Black and Latino students have trailed their white counterparts in reading and math scores for at least 30 years, but a broad new survey of academic performance shows the gap has lessened dramatically. [emphasis mine]
Education Secretary Margaret Spellings knew just where to place the credit:
But the overall test-score news was encouraging, and Spelling and other proponents credited No Child Left Behind -- the federal Education Act of 2001 -- even though the law was in effect for only two of the years covered by the report.
"It is not a coincidence," Spelling said, that "more than half of the progress in reading for 9-year-olds during the Report Card's entire history has been made in the last five years." [emphasis mine]
Turns out, we find out today, that it's all a load of crap. ...SURPRISE!
The results we saw a year ago astounding.
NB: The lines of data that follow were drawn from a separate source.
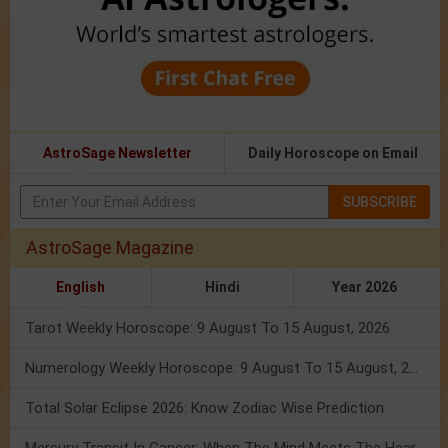
AstroSage Newsletter
Daily Horoscope on Email
SUBSCRIBE
AstroSage Magazine
English
Hindi
Year 2026
Tarot Weekly Horoscope: 9 August To 15 August, 2026
Numerology Weekly Horoscope: 9 August To 15 August, 2026
Total Solar Eclipse 2026: Know Zodiac Wise Prediction
Mercury Transit In Cancer: When The Mind Meets The Heart!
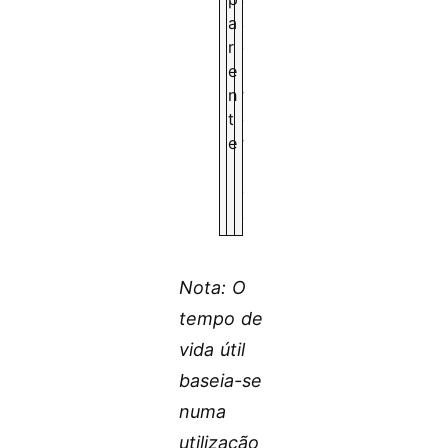
a
a
r
e
e
s
n
t
t
é
e
t
i
c
a
Nota: O
tempo de
vida útil
baseia-se
numa
utilização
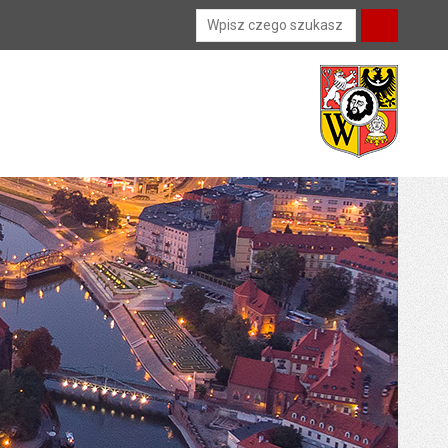
Wyszukiwarka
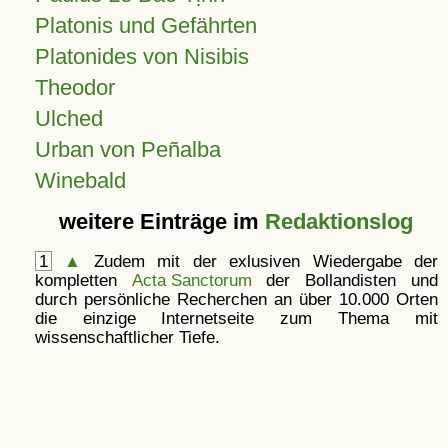
Platonis und Gefährten
Platonides von Nisibis
Theodor
Ulched
Urban von Peñalba
Winebald
weitere Einträge im
Redaktionslog
1
▲
Zudem mit der exlusiven Wiedergabe der
kompletten
Acta Sanctorum
der Bollandisten und
durch persönliche Recherchen an über 10.000 Orten
die einzige Internetseite zum Thema mit
wissenschaftlicher Tiefe.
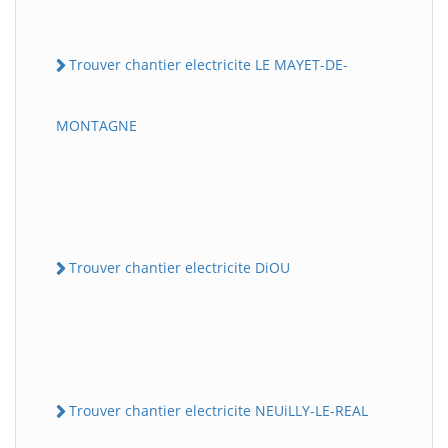
Trouver chantier electricite LE MAYET-DE-
MONTAGNE
Trouver chantier electricite DiOU
Trouver chantier electricite NEUiLLY-LE-REAL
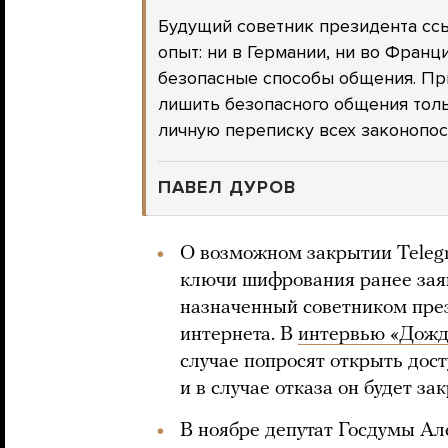
Будущий советник президента сс
опыт: ни в Германии, ни во Фран
безопасные способы общения. Пр
лишить безопасного общения толь
личную переписку всех законопо
ПАВЕЛ ДУРОВ
О возможном закрытии Telegr
ключи шифрования ранее зая
назначенный советником пре
интернета. В
интервью «Дож
случае попросят открыть дост
и в случае отказа он будет за
В ноябре депутат Госдумы А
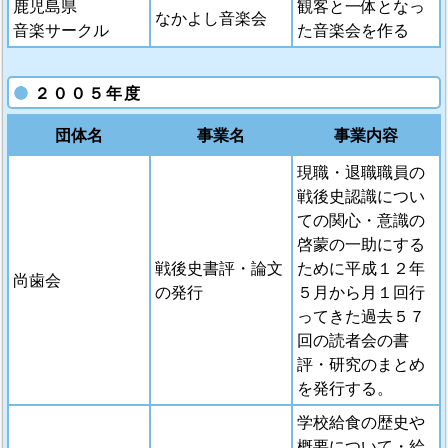
鹿児島県
観客と一体となっ
なかよし音楽会
音楽サークル
た音楽会を作る
２００５年度
団体名
事業名
事業内容
現職・退職職員の
戦後史認識につい
ての関心・意識の
啓蒙の一助にする
戦後史書評・論文
ために平成１２年
尚歯会
の発行
５月から月１回行
ってきた過去５７
回の読者会の書
評・研究のまとめ
を発行する。
学校給食の歴史や
概要について・給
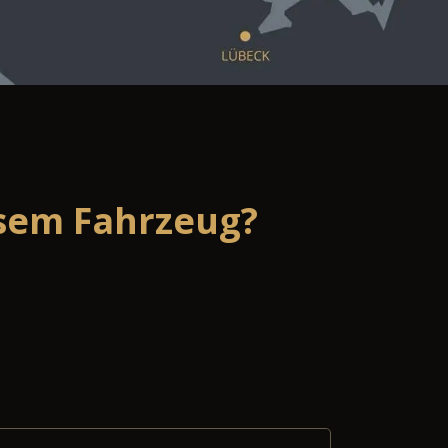
esem Fahrzeug?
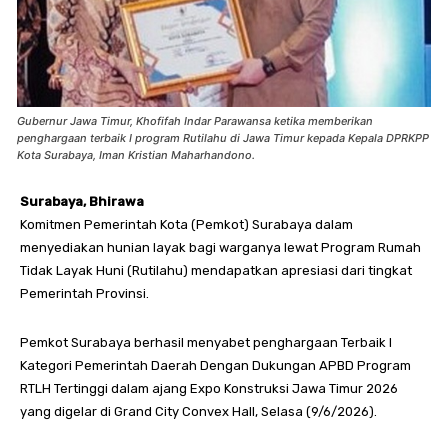
Gubernur Jawa Timur, Khofifah Indar Parawansa ketika memberikan
penghargaan terbaik I program Rutilahu di Jawa Timur kepada Kepala DPRKPP
Kota Surabaya, Iman Kristian Maharhandono.
Surabaya, Bhirawa
Komitmen Pemerintah Kota (Pemkot) Surabaya dalam
menyediakan hunian layak bagi warganya lewat Program Rumah
Tidak Layak Huni (Rutilahu) mendapatkan apresiasi dari tingkat
Pemerintah Provinsi.
Pemkot Surabaya berhasil menyabet penghargaan Terbaik I
Kategori Pemerintah Daerah Dengan Dukungan APBD Program
RTLH Tertinggi dalam ajang Expo Konstruksi Jawa Timur 2026
yang digelar di Grand City Convex Hall, Selasa (9/6/2026).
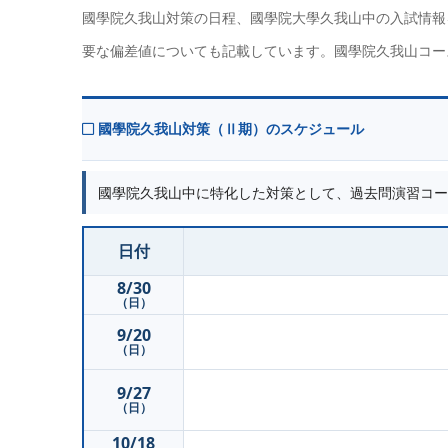
國學院久我山対策の日程、國學院大學久我山中の入試情報
要な偏差値についても記載しています。國學院久我山コー
國學院久我山対策（Ⅱ期）のスケジュール
國學院久我山中に特化した対策として、過去問演習コー
日付
8/30
（日）
9/20
（日）
9/27
（日）
10/18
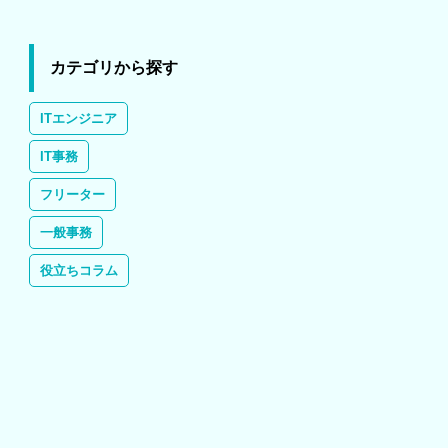
カテゴリから探す
ITエンジニア
IT事務
フリーター
一般事務
役立ちコラム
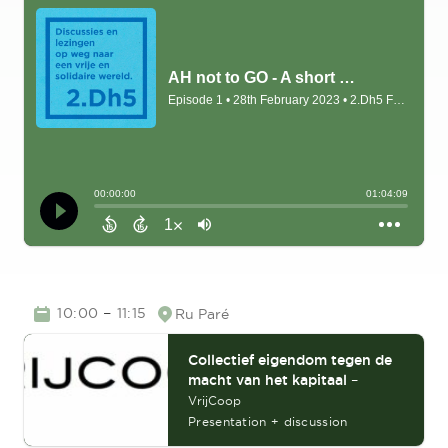
TIME
–
10:00
11:15
Ru Paré
Location
Collectief eigendom tegen de
macht van het kapitaal
–
VrijCoop
Presentation + discussion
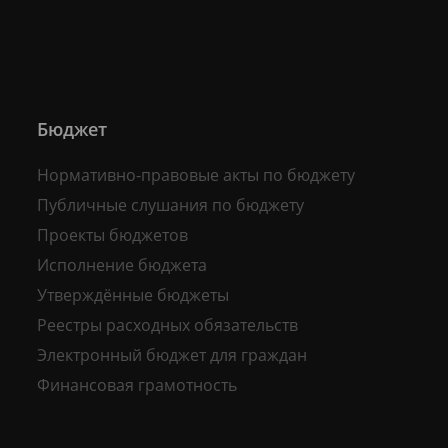
Бюджет
Нормативно-правовые акты по бюджету
Публичные слушания по бюджету
Проекты бюджетов
Исполнение бюджета
Утверждённые бюджеты
Реестры расходных обязательств
Электронный бюджет для граждан
Финансовая грамотность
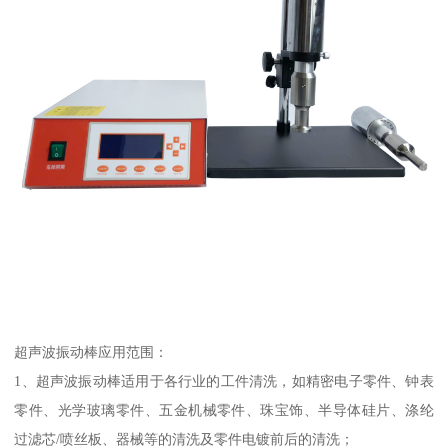
超声波振动棒应用范围：
1、超声波振动棒适用于各行业的工件清洗，如精密电子零件、钟表
零件、光学玻璃零件、五金机械零件、珠宝饰、半导体硅片、涤纶
过滤芯/喷丝板、器械等的清洗及零件电镀前后的清洗；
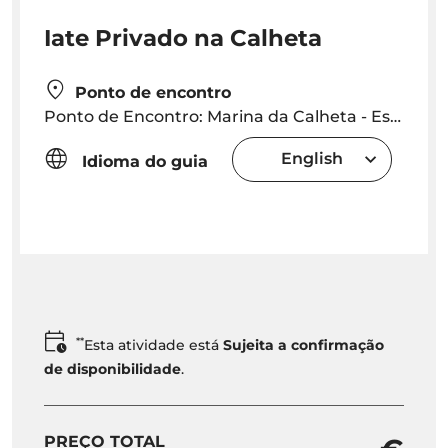
Iate Privado na Calheta
Ponto de encontro
Ponto de Encontro: Marina da Calheta - Escritorio da Ontales
English
Idioma do guia
**
Esta atividade está
Sujeita a confirmação
de disponibilidade
.
PREÇO TOTAL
Look at how well minority students were doing under George W. Bush!!
But... then the truth came out today.
Uh oh.
States are helping public schools escape potential penalties by skirting the No Child Left Behind law's requirement that students of all races must show annual academic progress.
With the federal government's permission, schools aren't counting the test scores of nearly 2 million students when they report progress by racial groups. [emphasis mine]
Who in the Federal Government is granting them permission? Certainly not the Education Secretary - her response shows she's clearly concerned about this outright flaunting of the law.
"Is it too many? You bet," Education Secretary Margaret Spellings said in an interview. "Are there things we need to do to look at that, batten down the hatches, make sure those kids are part of the system? You bet."
Yeah, you bet.
"They're asking the question, not how do we generate statistically reliable results, but how do we generate politically palatable results"
Same old story.
[UPDATE: This is the cover story on MSNBC.com.]